Cerca de 50% dos casos são assintomáticos e descobertos acidentalmente ao Rx, quando de cirurgia para esclarecimento de massa mediastinal, ou na necropsia9. Apresentam sintomas por compressão (dor torácica, dispnéia, tosse), ou, em certo número de casos (25 a 50%), conseqüentes a doenças sistêmicas (síndromes paratímicas), relacionadas a fenômenos auto-imunes, com anormalidades ou deficiência de linfócitos T supressores. Destacam-se a myastenia gravis (em torno de 30% dos casos), hipoplasia pura de células vermelhas (5%) e hipogamaglobulinemia (5%), que podem vir associadas17 18. A hipogamaglobulinemia é acompanhada de total ausência de eosinófilos na medula óssea e sangue periférico, além de insuficiência da imunidade humoral e celular.

No caso apresentado não se suspeitou do diagnóstico do timoma; algumas queixas iniciais (tosse, adinamia e emagrecimento), inespecíficas, são relatadas como forma de apresentação do tumor em uma minoria dos casos9. A massa obervada ao Rx não foi bem definida, incluindo a sua posição mediastinal. Das síndromes paratímicas, a análise retrospectiva indica a probabilidade de hipogamaglobulinemia e, talvez, hipoplasia de células vermelhas. Não se aventou da hipótese de estrongiloidíase, inexistindo referência a exame parasitológico de fezes.

As larvas infectantes (filariformes) do Strongyloides stercoralis na presença de imunossupressão natural ou induzida, particularmente com o uso de corticosteróides, podem invadir maciçamente a parede do intestino grosso, alcançar os pulmões (hiperinfecção) ou todo o organismo (estrongiloidíase disseminada); em ambos os casos verdadeira exacerbação do ciclo de auto-infecção. A condição apresenta alta mortalidade, em parte por não ser reconhecida e tratada1 4 11 12 15.

É freqüente a associação de bacteremia persistente por microorganismos entéricos, como conseqüência da translocação bacteriana intestinal, excreção da bactéria pelo trato intestinal da larvas migrantes ou aderência da bactéria a sua parede. Esses mecanismos explicariam a ocorrência de pneumonia, leptomeningite e outras infecções, além de choque séptico, refratários à terapêutica antibiótica, mantida a parasitose4 15.

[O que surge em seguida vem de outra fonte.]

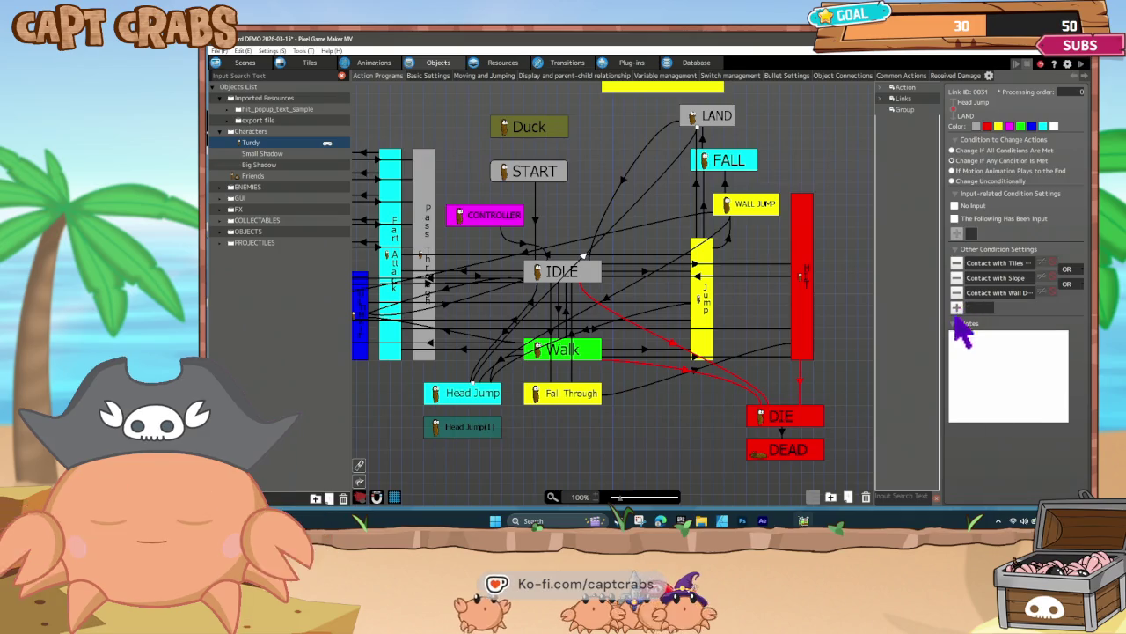
{"action": "left_click", "coordinate": [506, 332]}
{"action": "right_click", "coordinate": [506, 333]}
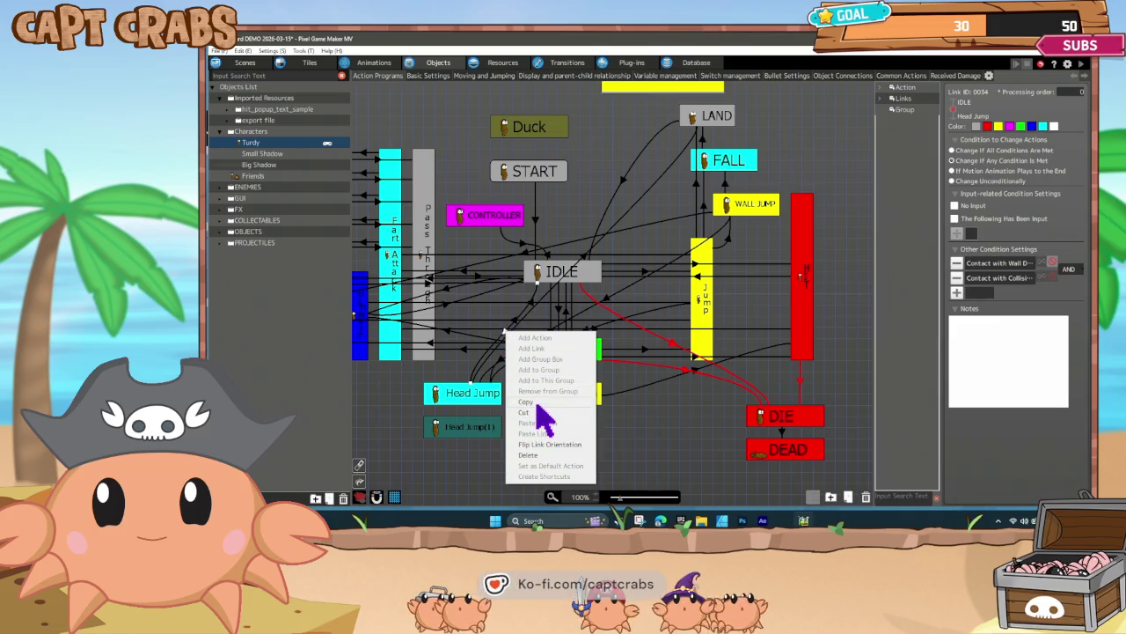
{"action": "key", "text": "Escape"}
{"action": "right_click", "coordinate": [465, 380]}
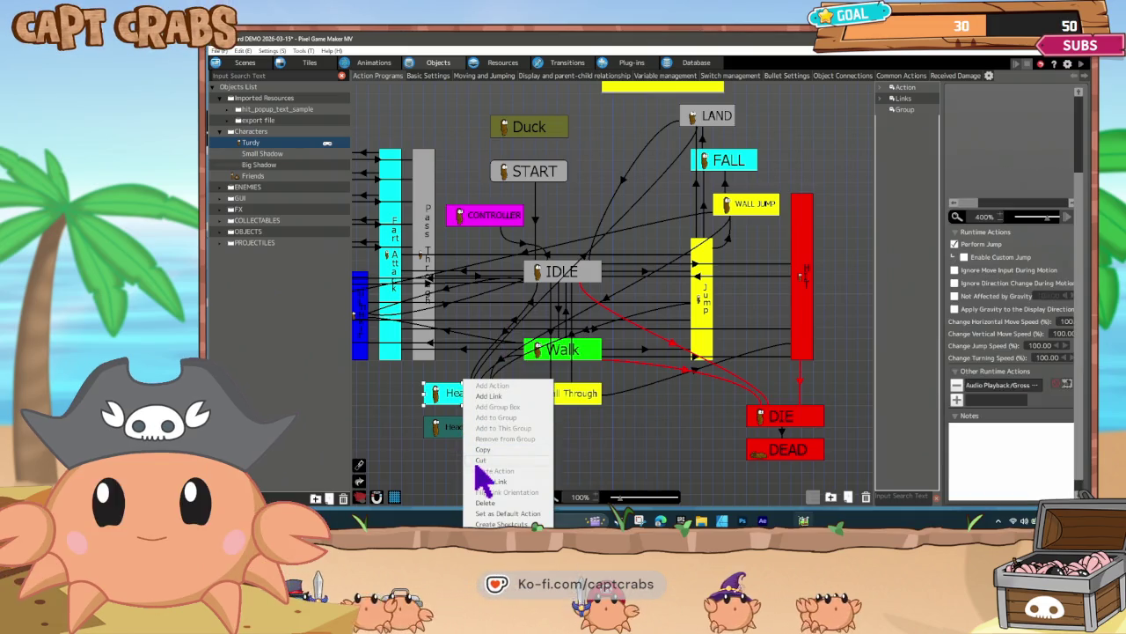
{"action": "key", "text": "Escape"}
{"action": "left_click", "coordinate": [460, 431]}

O mecanismo de defesa contra o verme está relacionado com a imunidade celular, especialmente aos linfócitos T, embora hajam outros fatores envolvidos; a sua destruição é determinada pela ação dos eosinófilos, macrófagos e linfócitos12. A eosinofilia é bastante significativa, de acordo com o grau de infecção, e sua ausência ou queda está ligada a quadros graves da parasitose, ressalvada sua redução por infecções piogênicas associadas, uso de corticosteróides ou, talvez, pelo aumento de sua migração para os tecidos3 12 15.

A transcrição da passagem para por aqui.